*Required action*. Return exactly those lines of the material below that fall between the line holding "17d 3h 45m 2s" and the line holding "tout est de bien choisir l", inclusive.

*Source data*.

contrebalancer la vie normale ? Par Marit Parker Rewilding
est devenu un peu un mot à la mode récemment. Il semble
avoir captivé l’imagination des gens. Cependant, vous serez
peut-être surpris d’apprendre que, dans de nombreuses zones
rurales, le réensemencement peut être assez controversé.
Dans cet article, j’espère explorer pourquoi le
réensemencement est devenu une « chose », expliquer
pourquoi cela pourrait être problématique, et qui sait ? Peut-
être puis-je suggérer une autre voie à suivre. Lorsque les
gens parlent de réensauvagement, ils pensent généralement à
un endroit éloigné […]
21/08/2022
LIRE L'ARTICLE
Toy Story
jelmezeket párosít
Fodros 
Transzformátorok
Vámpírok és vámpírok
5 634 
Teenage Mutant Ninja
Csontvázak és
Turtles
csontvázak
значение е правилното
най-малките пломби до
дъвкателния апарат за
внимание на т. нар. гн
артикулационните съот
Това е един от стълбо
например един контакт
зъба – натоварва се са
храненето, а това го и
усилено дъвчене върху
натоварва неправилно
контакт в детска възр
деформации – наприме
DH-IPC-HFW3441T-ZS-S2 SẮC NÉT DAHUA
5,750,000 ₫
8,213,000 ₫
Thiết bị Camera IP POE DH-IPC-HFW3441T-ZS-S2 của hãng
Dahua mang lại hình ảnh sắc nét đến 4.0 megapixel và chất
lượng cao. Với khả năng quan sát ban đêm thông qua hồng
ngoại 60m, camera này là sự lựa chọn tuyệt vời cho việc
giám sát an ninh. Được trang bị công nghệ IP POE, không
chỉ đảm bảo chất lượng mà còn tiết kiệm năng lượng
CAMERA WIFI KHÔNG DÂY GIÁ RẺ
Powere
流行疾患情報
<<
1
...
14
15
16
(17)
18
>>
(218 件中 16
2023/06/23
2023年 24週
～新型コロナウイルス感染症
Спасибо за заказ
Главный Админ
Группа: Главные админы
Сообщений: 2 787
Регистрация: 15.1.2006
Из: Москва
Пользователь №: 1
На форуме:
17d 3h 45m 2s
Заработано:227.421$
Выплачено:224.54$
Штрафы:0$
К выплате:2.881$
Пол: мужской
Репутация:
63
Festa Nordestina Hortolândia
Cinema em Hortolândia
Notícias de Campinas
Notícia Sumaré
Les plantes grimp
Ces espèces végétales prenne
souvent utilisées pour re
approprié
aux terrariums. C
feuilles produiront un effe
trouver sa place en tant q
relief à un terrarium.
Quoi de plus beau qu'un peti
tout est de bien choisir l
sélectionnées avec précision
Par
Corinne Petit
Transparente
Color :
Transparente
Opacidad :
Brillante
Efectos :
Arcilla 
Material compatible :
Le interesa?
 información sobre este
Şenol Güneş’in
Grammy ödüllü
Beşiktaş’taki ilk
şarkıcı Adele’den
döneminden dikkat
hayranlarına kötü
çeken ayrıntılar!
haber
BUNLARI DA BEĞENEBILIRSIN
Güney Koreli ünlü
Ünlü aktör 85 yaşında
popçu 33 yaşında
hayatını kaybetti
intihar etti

*Answer to the problem*.
17d 3h 45m 2s
Заработано:227.421$
Выплачено:224.54$
Штрафы:0$
К выплате:2.881$
Пол: мужской
Репутация:
63
Festa Nordestina Hortolândia
Cinema em Hortolândia
Notícias de Campinas
Notícia Sumaré
Les plantes grimp
Ces espèces végétales prenne
souvent utilisées pour re
approprié
aux terrariums. C
feuilles produiront un effe
trouver sa place en tant q
relief à un terrarium.
Quoi de plus beau qu'un peti
tout est de bien choisir l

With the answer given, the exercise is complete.